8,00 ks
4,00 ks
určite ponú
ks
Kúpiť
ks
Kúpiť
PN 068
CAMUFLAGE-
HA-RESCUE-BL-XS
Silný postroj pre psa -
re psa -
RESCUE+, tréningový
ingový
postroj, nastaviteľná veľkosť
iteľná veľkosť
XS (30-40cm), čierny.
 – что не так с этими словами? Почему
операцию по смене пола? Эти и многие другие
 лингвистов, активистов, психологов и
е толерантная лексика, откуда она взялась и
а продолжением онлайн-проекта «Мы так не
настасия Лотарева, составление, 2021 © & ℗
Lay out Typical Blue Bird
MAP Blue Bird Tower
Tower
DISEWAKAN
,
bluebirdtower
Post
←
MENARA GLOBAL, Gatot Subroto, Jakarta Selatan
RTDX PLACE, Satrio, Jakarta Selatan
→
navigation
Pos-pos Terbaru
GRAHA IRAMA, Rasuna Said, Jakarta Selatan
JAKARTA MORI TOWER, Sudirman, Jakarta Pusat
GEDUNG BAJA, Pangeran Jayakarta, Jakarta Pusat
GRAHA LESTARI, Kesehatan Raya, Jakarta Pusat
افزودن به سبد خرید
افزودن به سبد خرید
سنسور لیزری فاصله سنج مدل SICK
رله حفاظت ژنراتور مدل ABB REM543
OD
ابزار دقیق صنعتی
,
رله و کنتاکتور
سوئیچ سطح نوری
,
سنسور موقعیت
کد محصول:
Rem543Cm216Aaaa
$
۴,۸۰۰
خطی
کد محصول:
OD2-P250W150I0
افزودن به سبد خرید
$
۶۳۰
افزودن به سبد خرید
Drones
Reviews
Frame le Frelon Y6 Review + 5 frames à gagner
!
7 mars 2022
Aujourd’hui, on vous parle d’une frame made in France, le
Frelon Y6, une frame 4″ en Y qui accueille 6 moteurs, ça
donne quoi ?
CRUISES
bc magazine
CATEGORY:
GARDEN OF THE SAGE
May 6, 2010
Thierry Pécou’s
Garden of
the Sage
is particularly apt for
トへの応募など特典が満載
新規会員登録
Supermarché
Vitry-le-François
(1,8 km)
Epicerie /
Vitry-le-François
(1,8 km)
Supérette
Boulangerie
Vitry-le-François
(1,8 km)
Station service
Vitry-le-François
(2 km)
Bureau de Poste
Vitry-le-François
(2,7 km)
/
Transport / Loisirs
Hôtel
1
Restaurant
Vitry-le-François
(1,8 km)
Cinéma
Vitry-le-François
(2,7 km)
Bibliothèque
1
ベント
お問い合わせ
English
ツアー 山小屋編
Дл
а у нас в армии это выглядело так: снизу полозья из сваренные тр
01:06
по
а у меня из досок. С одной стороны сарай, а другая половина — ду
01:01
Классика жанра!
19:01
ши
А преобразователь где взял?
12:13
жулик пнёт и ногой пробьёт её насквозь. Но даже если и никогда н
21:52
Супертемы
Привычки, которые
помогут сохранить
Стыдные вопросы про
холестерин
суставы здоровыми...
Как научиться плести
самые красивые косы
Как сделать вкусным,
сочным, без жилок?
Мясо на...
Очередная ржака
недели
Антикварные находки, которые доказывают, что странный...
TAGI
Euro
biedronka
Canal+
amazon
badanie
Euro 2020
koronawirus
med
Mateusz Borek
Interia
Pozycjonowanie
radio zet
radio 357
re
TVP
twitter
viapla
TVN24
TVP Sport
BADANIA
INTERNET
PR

━━━━━━

• **Exercise description**:
The listing above has to be written out again in full, exactly as shown.

• **Result below**:
8,00 ks
4,00 ks
určite ponú
ks
Kúpiť
ks
Kúpiť
PN 068
CAMUFLAGE-
HA-RESCUE-BL-XS
Silný postroj pre psa -
re psa -
RESCUE+, tréningový
ingový
postroj, nastaviteľná veľkosť
iteľná veľkosť
XS (30-40cm), čierny.
 – что не так с этими словами? Почему
операцию по смене пола? Эти и многие другие
 лингвистов, активистов, психологов и
е толерантная лексика, откуда она взялась и
а продолжением онлайн-проекта «Мы так не
настасия Лотарева, составление, 2021 © & ℗
Lay out Typical Blue Bird
MAP Blue Bird Tower
Tower
DISEWAKAN
,
bluebirdtower
Post
←
MENARA GLOBAL, Gatot Subroto, Jakarta Selatan
RTDX PLACE, Satrio, Jakarta Selatan
→
navigation
Pos-pos Terbaru
GRAHA IRAMA, Rasuna Said, Jakarta Selatan
JAKARTA MORI TOWER, Sudirman, Jakarta Pusat
GEDUNG BAJA, Pangeran Jayakarta, Jakarta Pusat
GRAHA LESTARI, Kesehatan Raya, Jakarta Pusat
افزودن به سبد خرید
افزودن به سبد خرید
سنسور لیزری فاصله سنج مدل SICK
رله حفاظت ژنراتور مدل ABB REM543
OD
ابزار دقیق صنعتی
,
رله و کنتاکتور
سوئیچ سطح نوری
,
سنسور موقعیت
کد محصول:
Rem543Cm216Aaaa
$
۴,۸۰۰
خطی
کد محصول:
OD2-P250W150I0
افزودن به سبد خرید
$
۶۳۰
افزودن به سبد خرید
Drones
Reviews
Frame le Frelon Y6 Review + 5 frames à gagner
!
7 mars 2022
Aujourd’hui, on vous parle d’une frame made in France, le
Frelon Y6, une frame 4″ en Y qui accueille 6 moteurs, ça
donne quoi ?
CRUISES
bc magazine
CATEGORY:
GARDEN OF THE SAGE
May 6, 2010
Thierry Pécou’s
Garden of
the Sage
is particularly apt for
トへの応募など特典が満載
新規会員登録
Supermarché
Vitry-le-François
(1,8 km)
Epicerie /
Vitry-le-François
(1,8 km)
Supérette
Boulangerie
Vitry-le-François
(1,8 km)
Station service
Vitry-le-François
(2 km)
Bureau de Poste
Vitry-le-François
(2,7 km)
/
Transport / Loisirs
Hôtel
1
Restaurant
Vitry-le-François
(1,8 km)
Cinéma
Vitry-le-François
(2,7 km)
Bibliothèque
1
ベント
お問い合わせ
English
ツアー 山小屋編
Дл
а у нас в армии это выглядело так: снизу полозья из сваренные тр
01:06
по
а у меня из досок. С одной стороны сарай, а другая половина — ду
01:01
Классика жанра!
19:01
ши
А преобразователь где взял?
12:13
жулик пнёт и ногой пробьёт её насквозь. Но даже если и никогда н
21:52
Супертемы
Привычки, которые
помогут сохранить
Стыдные вопросы про
холестерин
суставы здоровыми...
Как научиться плести
самые красивые косы
Как сделать вкусным,
сочным, без жилок?
Мясо на...
Очередная ржака
недели
Антикварные находки, которые доказывают, что странный...
TAGI
Euro
biedronka
Canal+
amazon
badanie
Euro 2020
koronawirus
med
Mateusz Borek
Interia
Pozycjonowanie
radio zet
radio 357
re
TVP
twitter
viapla
TVN24
TVP Sport
BADANIA
INTERNET
PR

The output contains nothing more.